Product development and especially drug development is a complicated, highly regulated and expensive process. In 2003, DiMasi et al., published a paper estimating that the cost for developing a new drug is $800m (https://doi.org/10.1016/S0167-6296(02)00126-1). In 2010, Paul et al. in the paper entitled "How to improve R&D productivity: the pharmaceutical industry’s grand challenge", concluded that many new and novel molecules are being developed by smaller biotech companies and estimated that the cost of bringing a new molecule to the market costs $1.8bn (https://doi.org/10.1038/nrd3078).
In our view, the real cost of developing a drug should not include the cost of other drugs failures but be the total of the spend of the development costs of the particular drug.
The point which is very valid however is that a biotech company (i.e. not a multinational pharma company) must carefully and cleverly plan the development to the next inflection point, which does not necessarily have be the final approval, but the point in time when a drug can be licensed to a pharma company for further development.
This early testing begins after the lead molecule is optimised and final. It includes lab in-vitro and in-vivo studies to show biological activity of the compound against the targeted disease, including safety evaluation.
Following a successful outcome in preclinical tests, an IND is filed with the FDA to allow the test of the compound in people. The IND includes detailed information on the preclinical tests, as well as details in chemistry, manufacturing etc.
The main objective of the first phase of clinical development is to test the safety of the NCE in a small number (usually 15-50) of healthy volunteers and also provides an indication of the potential dosing range and some information on the NCE's pharmacokinetics and metabolism.
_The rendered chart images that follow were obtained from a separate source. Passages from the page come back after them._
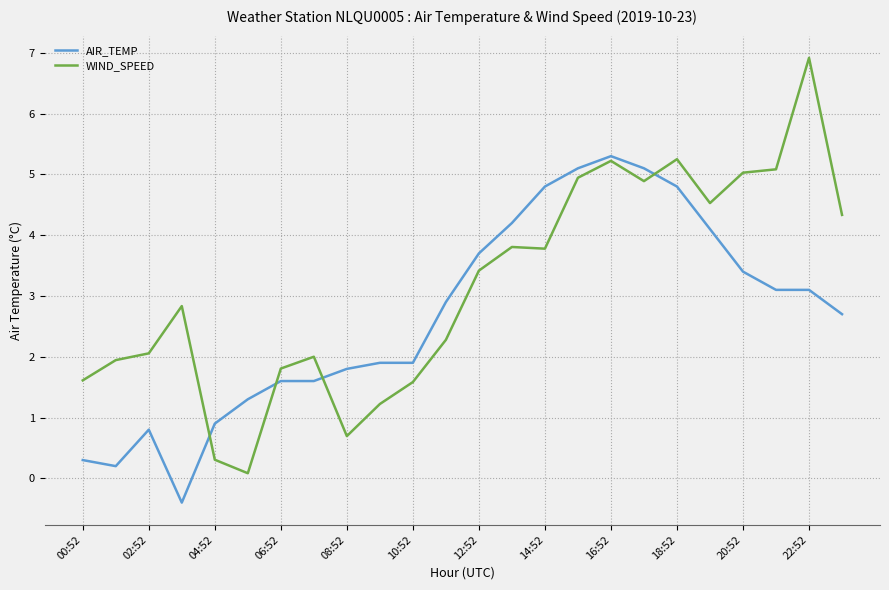

Which series ends up on top after the final intersection of WIND_SPEED and AIR_TEMP?

WIND_SPEED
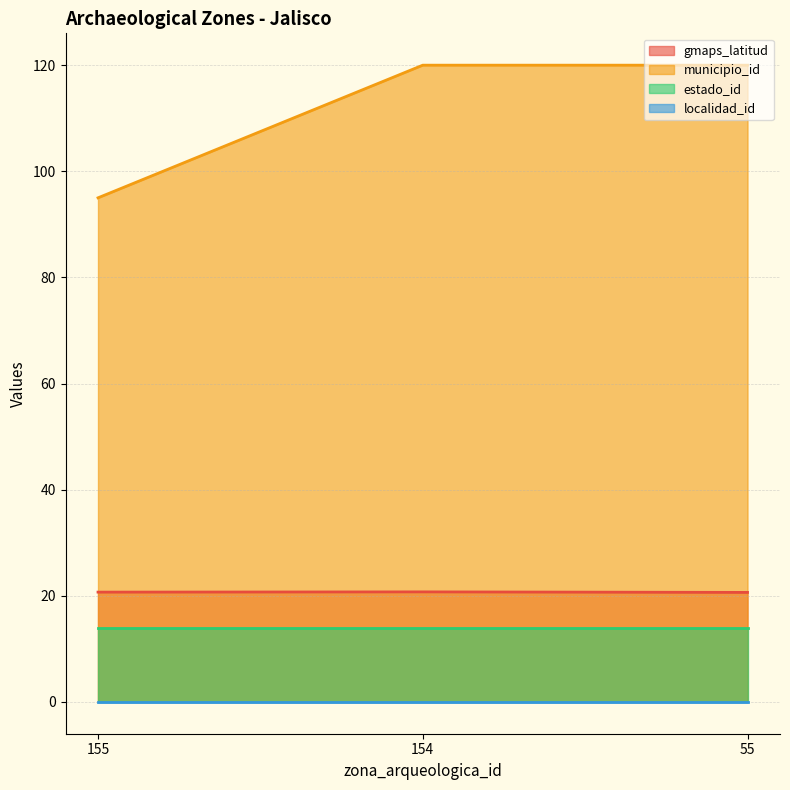

True or false: gmaps_latitud has a value of 27.3 at 155.

False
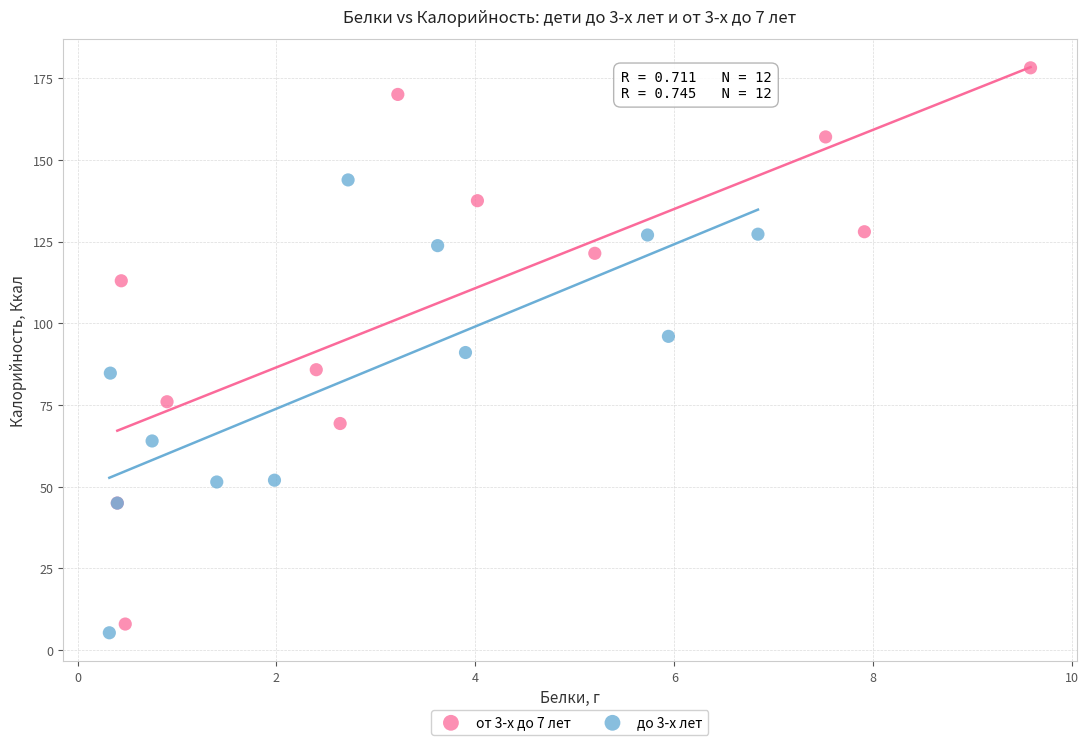

What are all the series names shown in the legend?

от 3-х до 7 лет, до 3-х лет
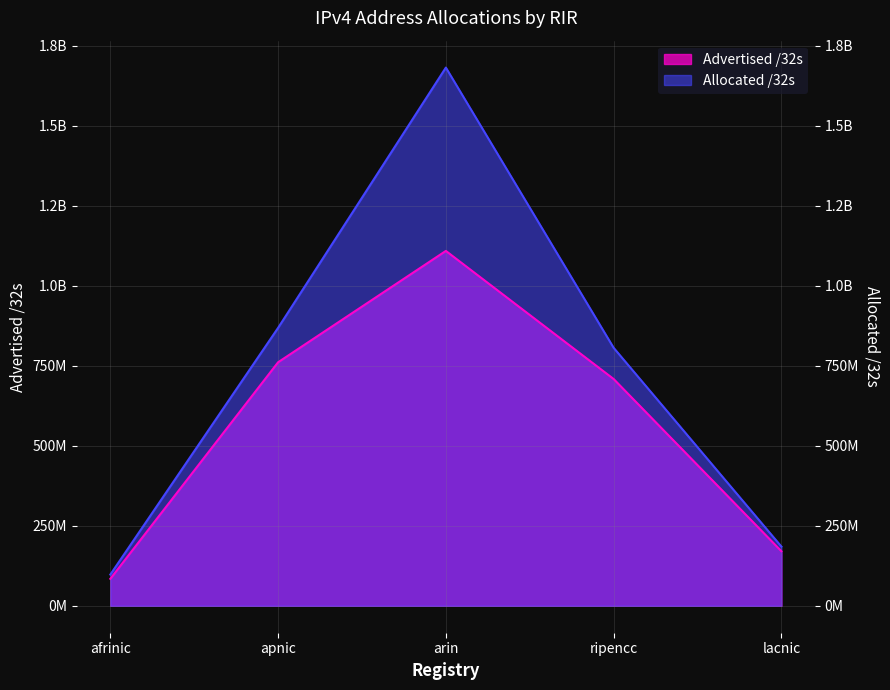

How many categories are shown in the chart?

5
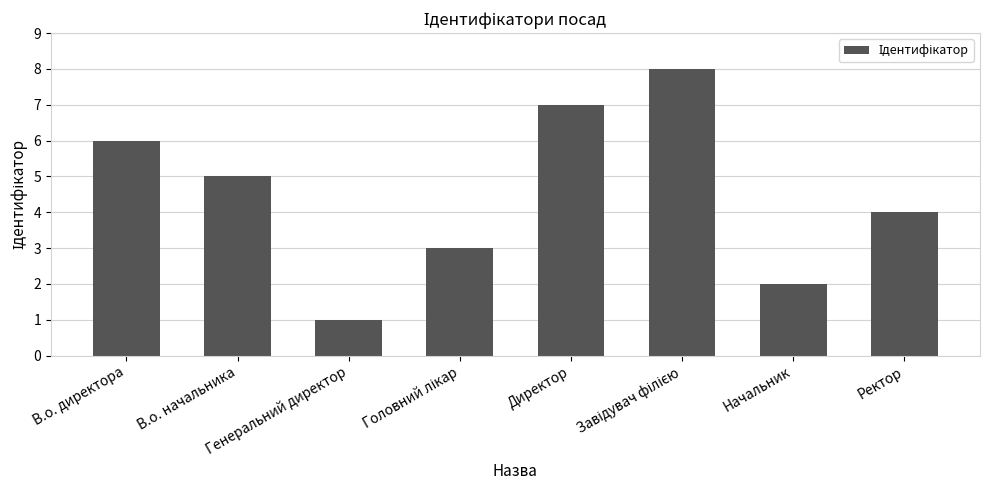

Approximately how many times larger is the value at В.о. директора compared to Генеральний директор?

6.0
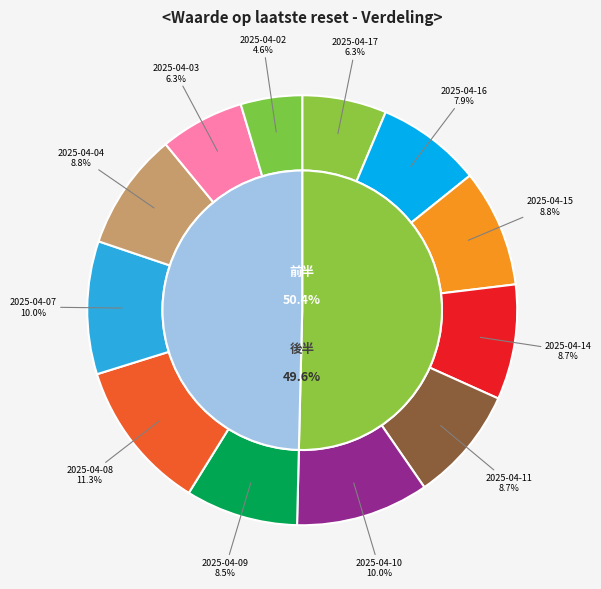

Which has a higher value, 2025-04-14 or 2025-04-11?

2025-04-14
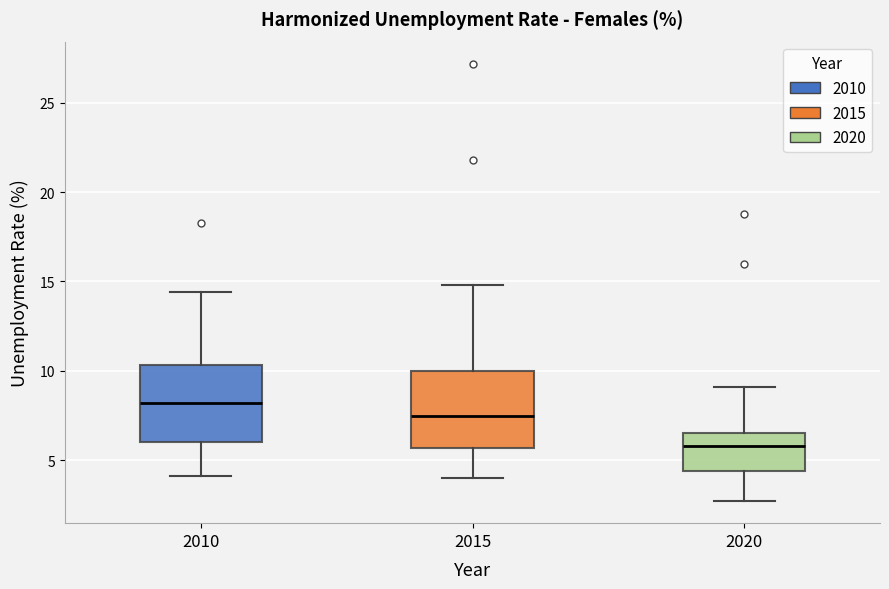

Which box's median line is the highest?

2010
Compounds in phase I have a 15-20% chance of making to the market.
If phase I is completed successfully, the NCE is then progressed into phase II, where it is adinistered under a detailed protocol to a larger number of patients to test the NCE's efficacy and safety. Sometimes, phase II is split into IIa and IIb, providing a little distinction between an early indication of proof of concept and a more robust one. Numbers of patients for a phase II vary, but as a guide, tend to be 20-50 in phase IIa and up to 200-300 in phase IIb. Compounds in phase II have a 25-35% chance of making to the market.
If proof of concept has been established in phase II satisfactorily, the compound then progresses to a detailed and large phase of clinical development, that basically confirms all the findings and expectations in a setting that provides enough data to show statistically significant difference in the efficacy of the NCE and also test safety to a great extent. Numbers of patients in phase III vary based on the disease, sometimes reaching thousands and the studies (may be combination of multi-center, multi-country trials) may last for a few years - depending on the chronic nature of the disease. Compounds in phase III have a 60-70% chance of making to the market.
Finally, all the data is compiled into a large volume of documents in a special format that comprise the NDA which is filed with the FDA, and the equivalent regulatory authorities around the world (e.g. a Marketing Authorisation Application (MAA) is filed with the EMA in Europe). The files tend to take 1-2 years to review and approve (or reject) and the process is rarely shortened for an expedited review if there is a large unmet medical need.
The Marketing Authorisation is the successful outcome of a compound's development and is the pre-requisite to market the new pharmaceutical. The approval is followed by a pricing and re-imbursement process.